■ DOCUMENT EXCERPT ■

In 1948, during the Chinese Civil War, He Xiangning, Li Jishen, and other KMT members who opposed Chiang Kai-shek's leadership founded the Revolutionary Committee of the Chinese Kuomintang (Minge). After the Communists won the Civil War and established the People's Republic of China in 1949, she moved to Beijing and served in a number of high-ranking positions in the Communist government, including Vice Chairperson of the CPPCC (1954–64), Vice Chairperson of the Standing Committee of the National People's Congress (1959–72), Chairwoman of the Minge (1960–72), Chairwoman of the Overseas Affairs Committee, and Honorary Chairwoman of the All-China Women's Federation.

He Xiangning kept working until she turned 80 in 1959, and continued to hold many official positions afterwards. On 1 September 1972, she died of pneumonia at the age of 94. She was buried in the Liao Zhongkai Mausoleum in Nanjing, alongside her husband.

==Art==
A renowned painter of the Lingnan School of Chinese art, He Xiangning was elected the third chairperson of the China Artists Association in July 1960. She particularly enjoyed painting plum blossoms, pine trees, tigers, and lions. A collection of her paintings was published in 1979 in Guangdong. On 18 April 1997, He Xiangning Art Museum was opened in Shenzhen. It was China's first national-level art museum named after an individual artist, and Communist Party general secretary Jiang Zemin wrote the calligraphy for the museum's name. In June 1998, China Post issued a set of three stamps (1998-15T) featuring her paintings.

■ YOUR ASSIGNMENT ■
In the passage on He Xiangning, rename "Minge" to "RCCK" and write out everything from "In 1948, during" down to "All-China Women's Federation.". The saved entries aren't needed for this work.

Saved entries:
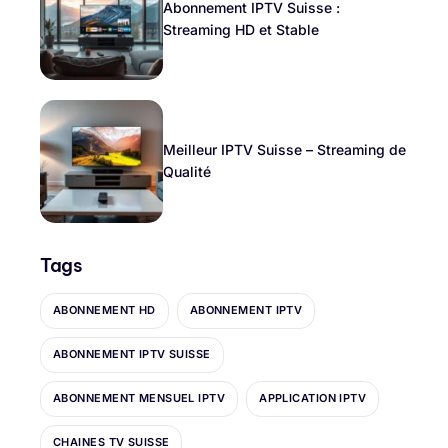
Abonnement IPTV Suisse :
Streaming HD et Stable
Meilleur IPTV Suisse – Streaming de
Qualité
Tags
ABONNEMENT HD
ABONNEMENT IPTV
ABONNEMENT IPTV SUISSE
ABONNEMENT MENSUEL IPTV
APPLICATION IPTV
CHAINES TV SUISSE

■ TASK SOLUTION ■
In 1948, during the Chinese Civil War, He Xiangning, Li Jishen, and other KMT members who opposed Chiang Kai-shek's leadership founded the Revolutionary Committee of the Chinese Kuomintang (RCCK). After the Communists won the Civil War and established the People's Republic of China in 1949, she moved to Beijing and served in a number of high-ranking positions in the Communist government, including Vice Chairperson of the CPPCC (1954–64), Vice Chairperson of the Standing Committee of the National People's Congress (1959–72), Chairwoman of the RCCK (1960–72), Chairwoman of the Overseas Affairs Committee, and Honorary Chairwoman of the All-China Women's Federation.